Sabine Boueke-Loosen (BR-Redakteurin) und Jürgen Kirner (Couplet AG, Brettl-Spitzen), © Christiane Gut

Brettl-Spitzen

Der BR und der Oberpfälzer sind ein bewährtes Team. Als Gastgeber der „Brettl-Spitzen“ hat Jürgen Kirner der Münchner Wirtshaustradition mit ihren Volkssängern – hier sei nur an Größen wie Karl Valentin, Lisl Karlstadt, Weiß Ferdl erinnert – zu neuem Leben verholfen. Dass ihm das Couplet schon immer am Herzen lag, zeigt seine Gründung der Couplet AG (Die Couplet-Arterhaltungs-Gesellschaft) im Jahr 1991. Die siebte Folge der Brettl-Spitzen wurde wie immer am 22. November im Hofbräuhaus vor begeistertem Publikum aufgezeichnet. Ausgestrahlt wird sie am 1. Januar 2018 um 20,15 Uhr im Bayerischen Fernsehen. Nur so viel sei verraten: Auch dieses Mal brachten Volkssänger und Kabarettisten aus der ganzen Republik, samt Österreich natürlich, mit ihren deftigen Wirtshausliedern und Couplets den Saal in Stimmung. Dazu gab’s fetzige Live-Musik. Am Freitag, den 4. Januar 2018 folgt dann gleich ein „Brettl-SpitzenEXTRA“, wieder um 20.15 Uhr. Es besteht kein Zweifel: Volkssänger nehmen wieder Fahrt auf.

Pralle, derbe Szenen

Schnell wird klar, traditionelles Volkstheater ist etwas anderes. Diese Geschichte mitten aus dem Leben thematisiert neben dem zentralen Thema des Schwulseins des jungen Bäckereibesitzers auch den Untergang des Bäckereihandwerks. Auf dieser Bühne wird kein Blatt vor den Mund genommen, hier weiß jeder alles über den anderen, hier versucht der Frauenbund, den aus Indien stammenden Pfarrer, dazu zu bewegen, den schwulen Michi gesundzubeten.
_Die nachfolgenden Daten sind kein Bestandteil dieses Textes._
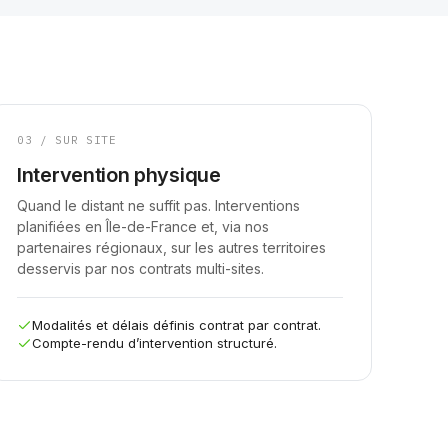
03 / SUR SITE
Intervention physique
Quand le distant ne suffit pas. Interventions
planifiées en Île-de-France et, via nos
partenaires régionaux, sur les autres territoires
desservis par nos contrats multi-sites.
Modalités et délais définis contrat par contrat.
Compte-rendu d’intervention structuré.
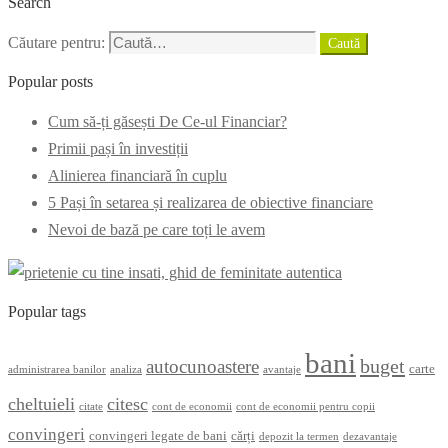
Search
Căutare pentru:
Caută
Popular posts
Cum să-ți găsești De Ce-ul Financiar?
Primii pași în investiții
Alinierea financiară în cuplu
5 Pași în setarea și realizarea de obiective financiare
Nevoi de bază pe care toți le avem
Popular tags
bani
buget
autocunoastere
carte
administrarea banilor
analiza
avantaje
cheltuieli
citesc
citate
cont de economii
cont de economii pentru copii
convingeri
convingeri legate de bani
cărți
depozit la termen
dezavantaje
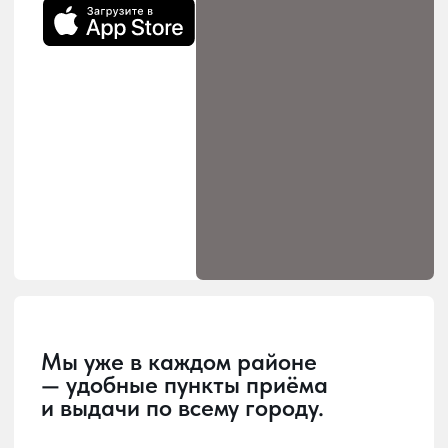
Загрузка
Главная страница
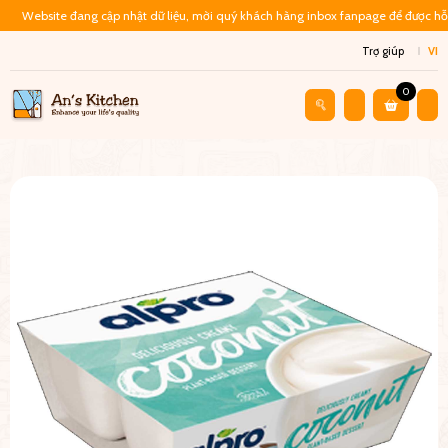
Website đang cập nhật dữ liệu, mời quý khách hàng inbox fanpage để được hỗ 
Trợ giúp
VI
0
Cửa Hàng
Đồ Ăn Liền
Váng Đậu Nành Cho Bé Alpro – Vị Dừa (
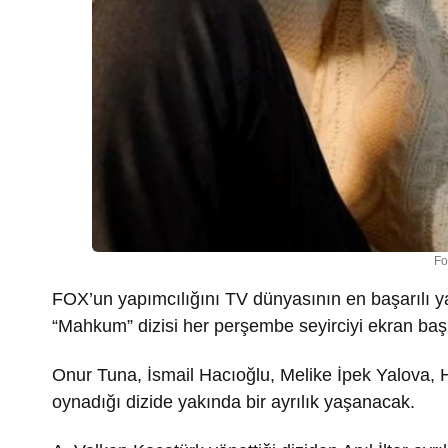
Fo
FOX’un yapımcılığını TV dünyasının en başarılı y
“Mahkum” dizisi her perşembe seyirciyi ekran baş
Onur Tuna, İsmail Hacıoğlu, Melike İpek Yalova, Ha
oynadığı dizide yakında bir ayrılık yaşanacak.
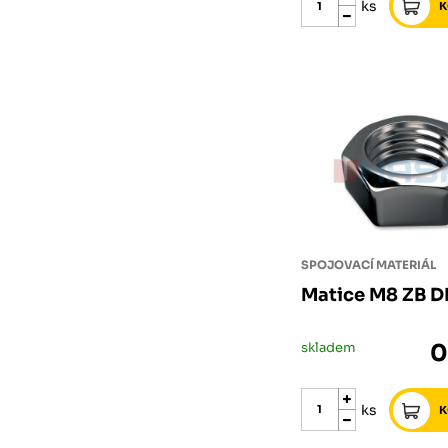
ks
SPOJOVACÍ MATERIÁL
Matice M8 ZB D
skladem
0
ks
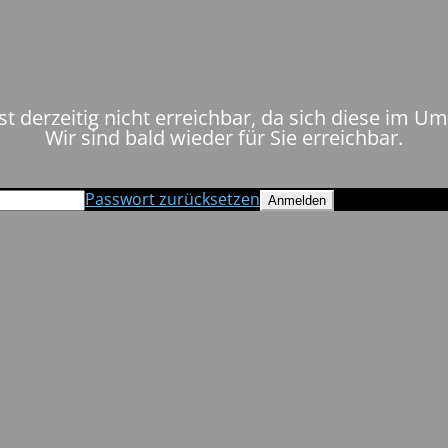
st derzeitig nicht erreichbar, da sich diese im U
Wir sind bald wieder für Sie erreichbar.
Passwort zurücksetzen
Derbe Sprüche wie „A Junge werd’ aa oid!“, der Kommentar des Vaters, seinen Sohn an eine wesentlich ältere, aber finanzkräftige Frau zu verkuppeln, bringen das pragmatische Lebensgefühl der Oberpfälzer auf den Punkt. In prallen, oftmals derben Szenen lebt die charakteristische Oberpfälzer Mixtur aus Geiz, Scheinheiligkeit, grenzenloser Neugierde und bösartigem Ratschen auf. Die Mischung aus witzigen Dialogen und Pointen im Oberpfälzer und Fränkischen Dialekt ist ein abendfüllendes Spektakel. Für das es vom Publikum viel Applaus gibt.

Marion Schieder, © Christiane Gut

Christina Baumer, © Christiane Gut

Thomas Pöllinger, Christina Baumer, Jürgen Kirner, Marion Schieder, © Christiane Gut

Jürgen Kirner, der Autor, spielt einen Mittfünfziger mit Vokuhila-Frisur, Cowboystiefel und Lederjacke, der sich gerne als Musikant im Wirtshaus zelebriert. Seine Frau wird wird brillant von der in Weiden geborenen Marion Schieder (bekannt von Antenne Bayern und TV München) dargestellt. Christina Baumer aus Wiesau hatte in diesem Jahr bereits einen viel beachteten Auftritt im „Tatort“; sie spielt die Schwester von Michi. Thomas Pöllinger vom Tangrintler Volkstheater gibt souverän den Protagonisten, der im unfreiwilligen Casting einer Kuppel-Show mit seinem Outing ein familiäres, auf die Kleinstadt ausuferndes Tohuwabohu auslöst.